文件節錄 =
----

生成編碼以后我們需要把編碼中的浮點數轉換為 0 或者 1，執行以下代碼后編碼中小于 0 的值會當作 0，大于或等于 0 的值會當作 1：

v = torch.tensor(model.wv.vectors)
v1 = (v > 0).float()
model.wv.vectors = v1.numpy()

然后再來測驗一下編碼是否有沖突（兩個單詞對應完全相同的向量），如果它們輸出相同那就代表沒有問題：

print("wv shape:", v1.shape)
print("wv unique shape:", v1.unique(dim=0).shape)

最后保存編碼模型到硬碟：

model.save("chinese.model")

接下來使用以下代碼訓練和使用模型：

import os
import sys
import torch
import gzip
import itertools
import jieba
import json
import random
from gensim.models import word2vec
from torch import nn
from matplotlib import pyplot

class MyModel(nn.Module):
    """根據背景關系預測句子中的單詞"""
    def __init__(self, w2v):
        super().__init__()
        self.hidden_size = 500
        self.embedded_in_size = 100
        self.embedded_out_size = 100
        self.linear_l1_size = 600
        self.linear_l2_size = 300
        self.embedding_in = nn.Embedding(
            num_embeddings=len(w2v.wv.vocab),
            embedding_dim=self.embedded_in_size,
            padding_idx=0
        )
        self.rnn = nn.LSTM(
            input_size = self.embedded_in_size,
            hidden_size = self.hidden_size,
            num_layers = 1,
            batch_first = True,
            bidirectional = True
        )
        self.linear = nn.Sequential(
            nn.Linear(in_features=self.hidden_size*2, out_features=self.linear_l1_size),
            nn.ReLU(),
            nn.Dropout(0.1),
            nn.Linear(in_features=self.linear_l1_size, out_features=self.linear_l2_size),
            nn.ReLU(),
            nn.Dropout(0.05),
            nn.Linear(in_features=self.linear_l2_size, out_features=self.embedded_out_size),
            nn.Sigmoid())

    def forward(self, x, lengths):
        # 轉換單詞對應的數值到輸入使用的向量
        embedded_in = self.embedding_in(x)
        # 附加長度資訊，避免 RNN 計算填充的資料
        packed = nn.utils.rnn.pack_padded_sequence(
            embedded_in, lengths, batch_first=True, enforce_sorted=False)
        # 使用遞回模型計算，接下來的步驟需要所有輸出，所以忽略最新的隱藏狀態
        output, _ = self.rnn(packed)
        # output 內部會連接所有隱藏狀態，shape = 實際輸入數量合計, hidden_size
        # 為了接下來的處理，需要先整理 shape = batch_size, 每組的最大輸入數量, hidden_size
        # 第二個回傳值是各個 tensor 的實際長度，內容和 lengths 相同，所以可以省略掉
        unpacked, _ = nn.utils.rnn.pad_packed_sequence(output, batch_first=True)

----

所給資料 =
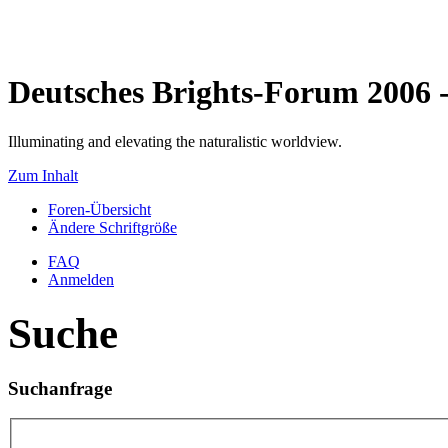
Deutsches Brights-Forum 2006
Illuminating and elevating the naturalistic worldview.
Zum Inhalt
Foren-Übersicht
Ändere Schriftgröße
FAQ
Anmelden
Suche
Suchanfrage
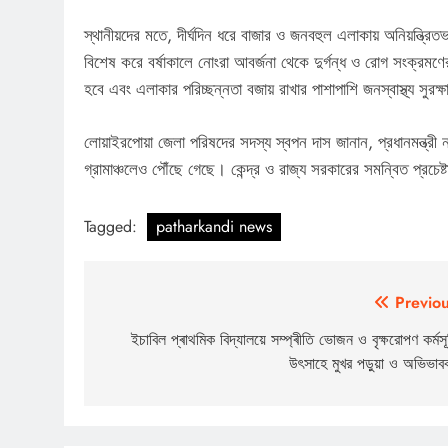
স্থানীয়দের মতে, দীর্ঘদিন ধরে বাজার ও জনবহুল এলাকায় অনিয়ন্ত্রিতভ
বিশেষ করে বর্ষাকালে নোংরা আবর্জনা থেকে দুর্গন্ধ ও রোগ সংক্রমণ
হবে এবং এলাকার পরিচ্ছন্নতা বজায় রাখার পাশাপাশি জনস্বাস্থ্য সুরক
লোয়াইরপোয়া জেলা পরিষদের সদস্য স্বপন দাস জানান, প্রধানমন্ত্রী ন
গ্রামাঞ্চলেও পৌঁছে গেছে। কেন্দ্র ও রাজ্য সরকারের সমন্বিত প্রচেষ্ট
Tagged:
patharkandi news
Post
Previou
navigation
ইচাবিল প্ৰাথমিক বিদ্যালয়ে সম্প্ৰীতি ভোজন ও বৃক্ষরোপণ কর্মসূ
উৎসাহে মুখর পড়ুয়া ও অভিভাব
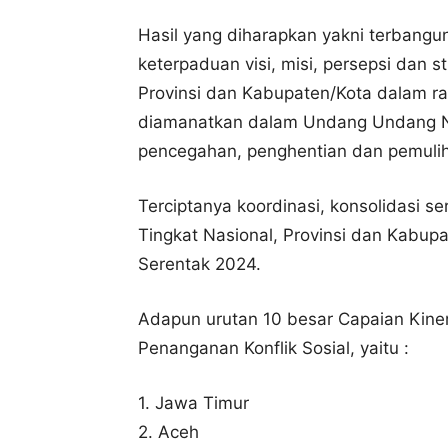
Hasil yang diharapkan yakni terban
keterpaduan visi, misi, persepsi dan s
Provinsi dan Kabupaten/Kota dalam r
diamanatkan dalam Undang Undang N
pencegahan, penghentian dan pemulih
Terciptanya koordinasi, konsolidasi s
Tingkat Nasional, Provinsi dan Kabup
Serentak 2024.
Adapun urutan 10 besar Capaian Kine
Penanganan Konflik Sosial, yaitu :
1. Jawa Timur
2. Aceh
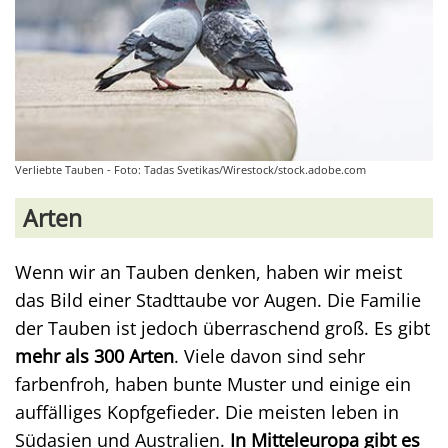
Verliebte Tauben - Foto: Tadas Svetikas/Wirestock/stock.adobe.com
Arten
Wenn wir an Tauben denken, haben wir meist
das Bild einer Stadttaube vor Augen. Die Familie
der Tauben ist jedoch überraschend groß. Es gibt
mehr als 300 Arten
. Viele davon sind sehr
farbenfroh, haben bunte Muster und einige ein
auffälliges Kopfgefieder. Die meisten leben in
Südasien und Australien.
In Mitteleuropa gibt es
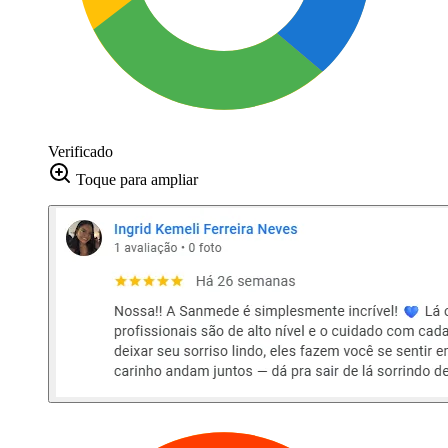
Verificado
Toque para ampliar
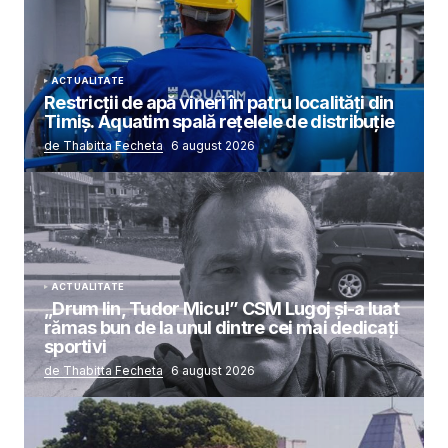
ACTUALITATE
Restricții de apă vineri în patru localități din
Timiș. Aquatim spală rețelele de distribuție
de Thabitta Fecheta
6 august 2026
ACTUALITATE
„Drum lin, Tudor Micu!” CSM Lugoj și-a luat
rămas bun de la unul dintre cei mai dedicați
sportivi
de Thabitta Fecheta
6 august 2026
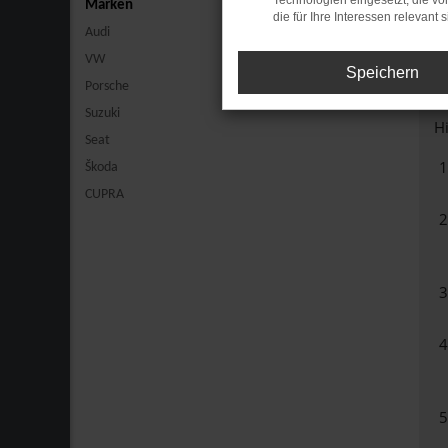
Technologien eingesetzt, die v
Marken
die für Ihre Interessen relevant s
Audi
VW
Speichern
Porsche
Be
Suzuki
Hi
Seat
Škoda
CUPRA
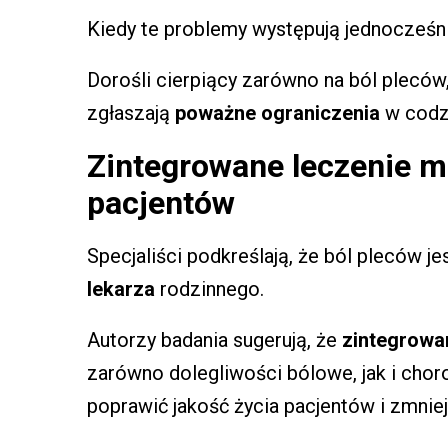
Kiedy te problemy występują jednocześ
Dorośli cierpiący zarówno na ból pleców
zgłaszają
poważne ograniczenia
w codz
Zintegrowane leczenie m
pacjentów
Specjaliści podkreślają, że ból pleców 
lekarza
rodzinnego.
Autorzy badania sugerują, że
zintegrowa
zarówno dolegliwości bólowe, jak i chor
poprawić jakość życia pacjentów i zmnie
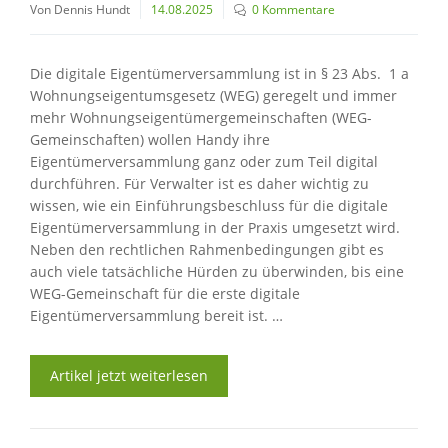
Von Dennis Hundt
14.08.2025
0 Kommentare
Die digitale Eigentümerversammlung ist in § 23 Abs. 1 a
Wohnungseigentumsgesetz (WEG) geregelt und immer
mehr Wohnungseigentümergemeinschaften (WEG-
Gemeinschaften) wollen Handy ihre
Eigentümerversammlung ganz oder zum Teil digital
durchführen. Für Verwalter ist es daher wichtig zu
wissen, wie ein Einführungsbeschluss für die digitale
Eigentümerversammlung in der Praxis umgesetzt wird.
Neben den rechtlichen Rahmenbedingungen gibt es
auch viele tatsächliche Hürden zu überwinden, bis eine
WEG-Gemeinschaft für die erste digitale
Eigentümerversammlung bereit ist. …
Artikel jetzt weiterlesen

----

書面任務 1 = 將資料列中從含有“Kiedy te problemy występują jednocześ”的那一行起，一直到資料列末尾的各行，改寫成 JSON 字串列表，每行一個字串並略去空行。圖片不要放進答案。
書面任務 2 = 從文件節錄停下的地方續寫下去。
這些資料列與文件節錄毫無關聯。

結果 1 =
[
  "Kiedy te problemy występują jednocześ",
  "Dorośli cierpiący zarówno na ból pleców",
  "zgłaszają",
  "poważne ograniczenia",
  "w codz",
  "Zintegrowane leczenie m",
  "pacjentów",
  "Specjaliści podkreślają, że ból pleców ",
  "lekarza",
  "rodzinnego.",
  "Autorzy badania sugerują, że",
  "zintegrowa",
  "zarówno dolegliwości bólowe, jak i chor",
  "poprawić jakość życia pacjentów i zmnie",
  "Von Dennis Hundt",
  "14.08.2025",
  "0 Kommentare",
  "Die digitale Eigentümerversammlung ist in § 23 Abs. 1 a",
  "Wohnungseigentumsgesetz (WEG) geregelt und immer",
  "mehr Wohnungseigentümergemeinschaften (WEG-",
  "Gemeinschaften) wollen Handy ihre",
  "Eigentümerversammlung ganz oder zum Teil digital",
  "durchführen. Für Verwalter ist es daher wichtig zu",
  "wissen, wie ein Einführungsbeschluss für die digitale",
  "Eigentümerversammlung in der Praxis umgesetzt wird.",
  "Neben den rechtlichen Rahmenbedingungen gibt es",
  "auch viele tatsächliche Hürden zu überwinden, bis eine",
  "WEG-Gemeinschaft für die erste digitale",
  "Eigentümerversammlung bereit ist. …",
  "Artikel jetzt weiterlesen"
]

結果 2 =
        # 整理正向輸出和反向輸出，例如有 8 個單詞，2 個填充
        # B 1 2 3 4 5 6 7 8 E 0 0
        # 0 B 1 2 3 4 5 6 7 8 E 0 (對應正向)
        # 1 2 3 4 5 6 7 8 E 0 0 0 (對應反向)
        h = self.hidden_size
        hidden_forward = torch.cat((torch.zeros(unpacked.shape[0], 1, h), unpacked[:,:,:h]), dim=1)[:,:-1,:]
        hidden_backward = torch.cat((unpacked[:,:,h:], torch.zeros(unpacked.shape[0], 1, h)), dim=1)[:,1:,:]
        hidden = torch.cat((hidden_forward, hidden_backward), dim=2)
        # 使用多層線性模型推測各個單詞以接近原有句子
        y = self.linear(hidden)
        return y

    def calc_loss(self, loss_function, batch_y, predicted, batch_x_lengths):
        # 剪切 batch_y 使得維度與 predicted 相同，因為子批次的最大長度可能與批次的最大長度不一致
        batch_y = batch_y[:,:predicted.shape[1],:]
        # 根據實際長度清零頭尾和填充的部分
        # 不能就地修改否則會導致 gradient computation has been modified by an inplace operation 錯誤
        mask = torch.ones(predicted.shape)
        for index, length in enumerate(batch_x_lengths):
            mask[index,0,:] = 0
            mask[index,length-1:,:] = 0
        predicted = predicted * mask
        batch_y = batch_y * mask
        return loss_function(predicted, batch_y)

def save_tensor(tensor, path):
    """保存 tensor 物件到檔案"""
    torch.save(tensor, gzip.GzipFile(path, "wb"))

def load_tensor(path):
    """從檔案讀取 tensor 物件"""
    return torch.load(gzip.GzipFile(path, "rb"))

def load_word2vec_model():
    """讀取 word2vec 編碼庫"""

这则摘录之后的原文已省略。